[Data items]

*** Begin section ***

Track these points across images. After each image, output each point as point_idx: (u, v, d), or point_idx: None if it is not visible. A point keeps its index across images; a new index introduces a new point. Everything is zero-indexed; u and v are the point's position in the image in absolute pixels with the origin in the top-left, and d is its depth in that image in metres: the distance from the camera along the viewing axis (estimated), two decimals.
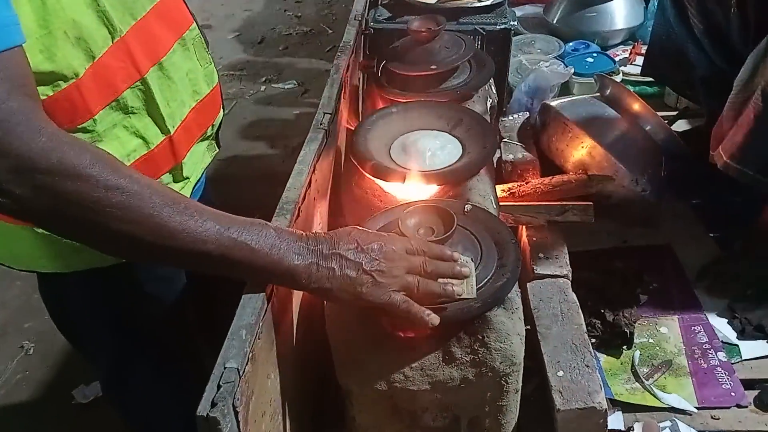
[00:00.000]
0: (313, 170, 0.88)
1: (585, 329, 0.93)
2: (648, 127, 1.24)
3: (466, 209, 0.89)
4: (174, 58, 0.87)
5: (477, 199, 0.99)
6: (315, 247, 0.68)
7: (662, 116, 1.63)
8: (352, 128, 1.13)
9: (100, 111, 0.78)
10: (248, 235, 0.65)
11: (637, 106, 1.25)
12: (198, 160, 0.99)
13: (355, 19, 1.33)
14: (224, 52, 3.67)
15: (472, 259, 0.80)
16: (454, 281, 0.75)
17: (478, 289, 0.76)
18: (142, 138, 0.85)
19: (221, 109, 1.04)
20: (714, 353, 1.08)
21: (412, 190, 0.98)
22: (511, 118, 1.41)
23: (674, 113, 1.65)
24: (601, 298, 1.18)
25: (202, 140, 0.98)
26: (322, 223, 0.97)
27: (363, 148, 1.03)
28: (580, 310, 0.96)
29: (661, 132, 1.24)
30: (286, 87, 3.34)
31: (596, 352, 1.08)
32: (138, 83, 0.82)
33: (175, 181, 0.93)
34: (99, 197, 0.59)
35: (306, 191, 0.83)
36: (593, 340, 1.06)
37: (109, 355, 1.09)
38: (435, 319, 0.70)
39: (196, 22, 0.91)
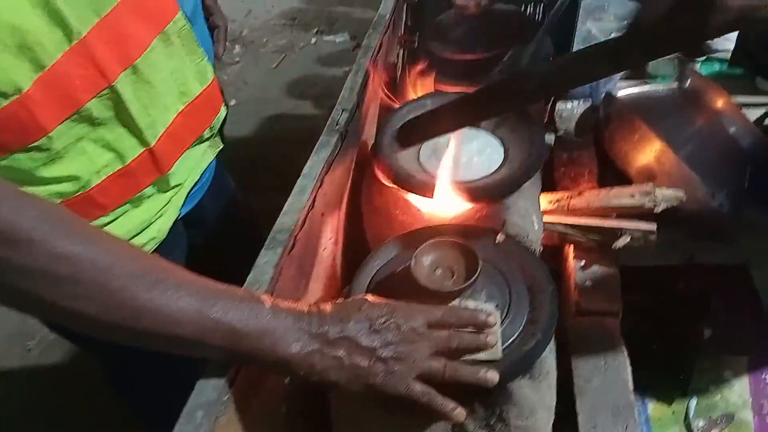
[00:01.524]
0: (321, 184, 0.75)
1: (632, 387, 0.78)
2: (732, 129, 1.05)
3: (498, 240, 0.75)
4: (152, 58, 0.73)
5: (515, 219, 0.84)
6: (319, 330, 0.56)
7: (753, 102, 1.43)
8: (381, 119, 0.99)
9: (57, 126, 0.66)
10: (235, 315, 0.53)
11: (721, 103, 1.05)
12: (194, 165, 0.87)
13: None
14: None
15: (497, 306, 0.67)
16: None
17: (501, 350, 0.63)
18: (115, 151, 0.73)
19: (223, 107, 0.91)
20: None
21: (439, 204, 0.85)
22: (569, 105, 1.23)
23: (765, 98, 1.43)
24: (656, 329, 1.03)
25: (197, 144, 0.86)
26: (334, 238, 0.85)
27: (387, 149, 0.90)
28: (628, 362, 0.81)
29: (748, 136, 1.04)
30: (337, 40, 3.18)
31: (644, 398, 0.94)
32: (105, 92, 0.69)
33: (161, 191, 0.82)
34: (42, 268, 0.47)
35: (308, 213, 0.71)
36: (643, 379, 0.92)
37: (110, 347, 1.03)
38: (461, 415, 0.57)
39: (183, 11, 0.77)
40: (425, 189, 0.83)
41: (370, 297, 0.62)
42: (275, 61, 3.04)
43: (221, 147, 0.94)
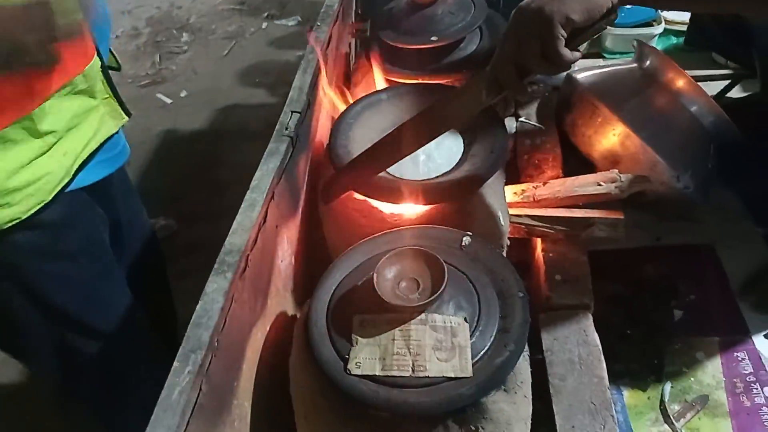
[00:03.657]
0: (272, 196, 0.70)
1: (607, 383, 0.76)
2: (694, 108, 1.03)
3: (463, 243, 0.72)
4: None
5: (481, 215, 0.81)
6: None
7: (712, 74, 1.42)
8: (335, 117, 0.94)
9: None
10: None
11: (681, 82, 1.02)
12: (78, 121, 0.83)
13: None
14: None
15: (466, 320, 0.63)
16: (440, 355, 0.59)
17: (473, 364, 0.60)
18: None
19: (96, 57, 0.85)
20: (760, 388, 0.92)
21: (400, 207, 0.80)
22: (530, 90, 1.19)
23: (724, 72, 1.42)
24: (626, 315, 1.02)
25: (69, 94, 0.81)
26: (291, 248, 0.80)
27: (342, 149, 0.85)
28: (602, 356, 0.79)
29: (710, 114, 1.02)
30: (289, 24, 3.08)
31: (618, 386, 0.93)
32: None
33: (31, 136, 0.77)
34: None
35: (260, 229, 0.66)
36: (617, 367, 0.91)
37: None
38: None
39: None
40: (385, 192, 0.79)
41: None
42: (225, 48, 2.93)
43: (124, 120, 0.92)
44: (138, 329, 1.01)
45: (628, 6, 0.83)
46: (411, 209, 0.81)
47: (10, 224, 0.77)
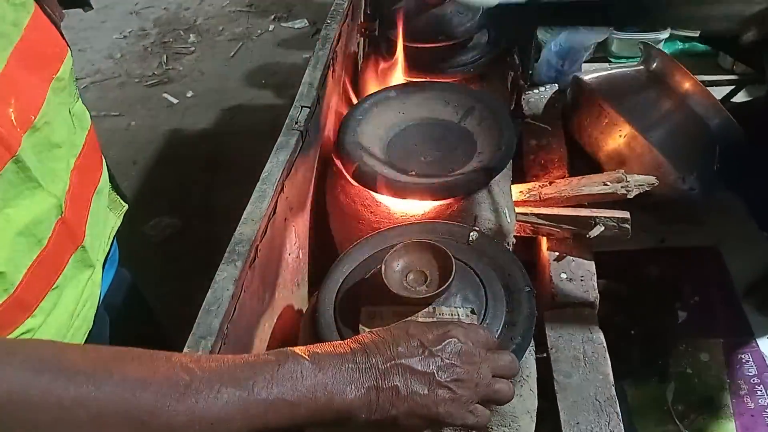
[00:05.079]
0: (281, 188, 0.71)
1: (612, 380, 0.77)
2: (700, 110, 1.03)
3: (471, 238, 0.72)
4: (48, 112, 0.61)
5: (487, 215, 0.81)
6: (367, 364, 0.50)
7: (716, 80, 1.42)
8: (344, 113, 0.94)
9: None
10: (280, 387, 0.46)
11: (688, 84, 1.03)
12: (101, 229, 0.74)
13: None
14: None
15: (473, 311, 0.64)
16: None
17: None
18: (32, 235, 0.59)
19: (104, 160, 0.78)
20: (764, 390, 0.92)
21: (407, 203, 0.81)
22: (536, 91, 1.20)
23: (730, 78, 1.43)
24: (631, 315, 1.02)
25: (96, 199, 0.73)
26: (299, 242, 0.80)
27: (351, 145, 0.86)
28: (607, 354, 0.79)
29: (716, 116, 1.03)
30: (296, 26, 3.10)
31: (623, 386, 0.93)
32: (9, 165, 0.55)
33: (82, 268, 0.69)
34: (54, 422, 0.39)
35: (269, 220, 0.67)
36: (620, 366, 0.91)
37: None
38: None
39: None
40: (393, 188, 0.80)
41: (413, 321, 0.57)
42: (232, 49, 2.95)
43: (125, 207, 0.83)
44: None
45: None
46: (418, 205, 0.82)
47: None
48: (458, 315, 0.63)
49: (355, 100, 1.00)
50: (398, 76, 0.99)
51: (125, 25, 3.18)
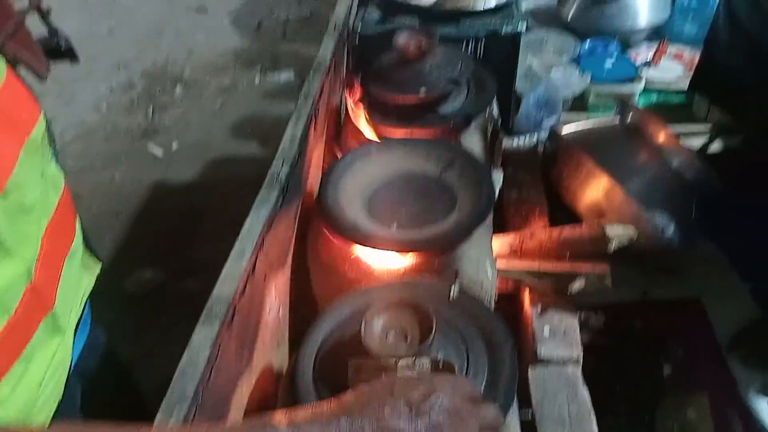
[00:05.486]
0: (262, 244, 0.70)
1: None
2: (676, 162, 1.05)
3: (452, 293, 0.72)
4: (20, 175, 0.59)
5: (468, 270, 0.81)
6: (352, 429, 0.48)
7: (692, 131, 1.45)
8: (326, 167, 0.95)
9: None
10: None
11: (663, 137, 1.05)
12: (73, 293, 0.72)
13: (334, 29, 1.14)
14: (218, 38, 3.48)
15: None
16: None
17: None
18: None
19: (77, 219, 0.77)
20: None
21: (389, 258, 0.81)
22: (515, 141, 1.22)
23: (703, 126, 1.46)
24: (616, 369, 1.01)
25: (68, 262, 0.71)
26: (279, 299, 0.79)
27: (331, 200, 0.86)
28: (592, 414, 0.78)
29: (692, 168, 1.04)
30: (282, 78, 3.14)
31: None
32: None
33: (51, 334, 0.66)
34: None
35: (248, 278, 0.66)
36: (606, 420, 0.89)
37: None
38: None
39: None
40: (373, 241, 0.79)
41: (397, 378, 0.55)
42: (218, 101, 2.98)
43: (99, 265, 0.81)
44: None
45: (609, 64, 0.85)
46: (398, 261, 0.81)
47: None
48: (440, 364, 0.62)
49: (338, 154, 1.01)
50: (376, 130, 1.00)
51: (112, 78, 3.21)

*** End section ***

* Task item *
Exactly as they appear, please return only the lines from the first line of the records through the line containing "22: (511, 118, 1.41)", both included, leaving out all pictures.

* Response to the task *
Track these points across images. After each image, output each point as point_idx: (u, v, d), or point_idx: None if it is not visible. A point keeps its index across images; a new index introduces a new point. Everything is zero-indexed; u and v are the point's position in the image in absolute pixels with the origin in the top-left, and d is its depth in that image in metres: the distance from the camera along the viewing axis (estimated), two decimals.
[00:00.000]
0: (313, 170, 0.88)
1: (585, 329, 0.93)
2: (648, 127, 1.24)
3: (466, 209, 0.89)
4: (174, 58, 0.87)
5: (477, 199, 0.99)
6: (315, 247, 0.68)
7: (662, 116, 1.63)
8: (352, 128, 1.13)
9: (100, 111, 0.78)
10: (248, 235, 0.65)
11: (637, 106, 1.25)
12: (198, 160, 0.99)
13: (355, 19, 1.33)
14: (224, 52, 3.67)
15: (472, 259, 0.80)
16: (454, 281, 0.75)
17: (478, 289, 0.76)
18: (142, 138, 0.85)
19: (221, 109, 1.04)
20: (714, 353, 1.08)
21: (412, 190, 0.98)
22: (511, 118, 1.41)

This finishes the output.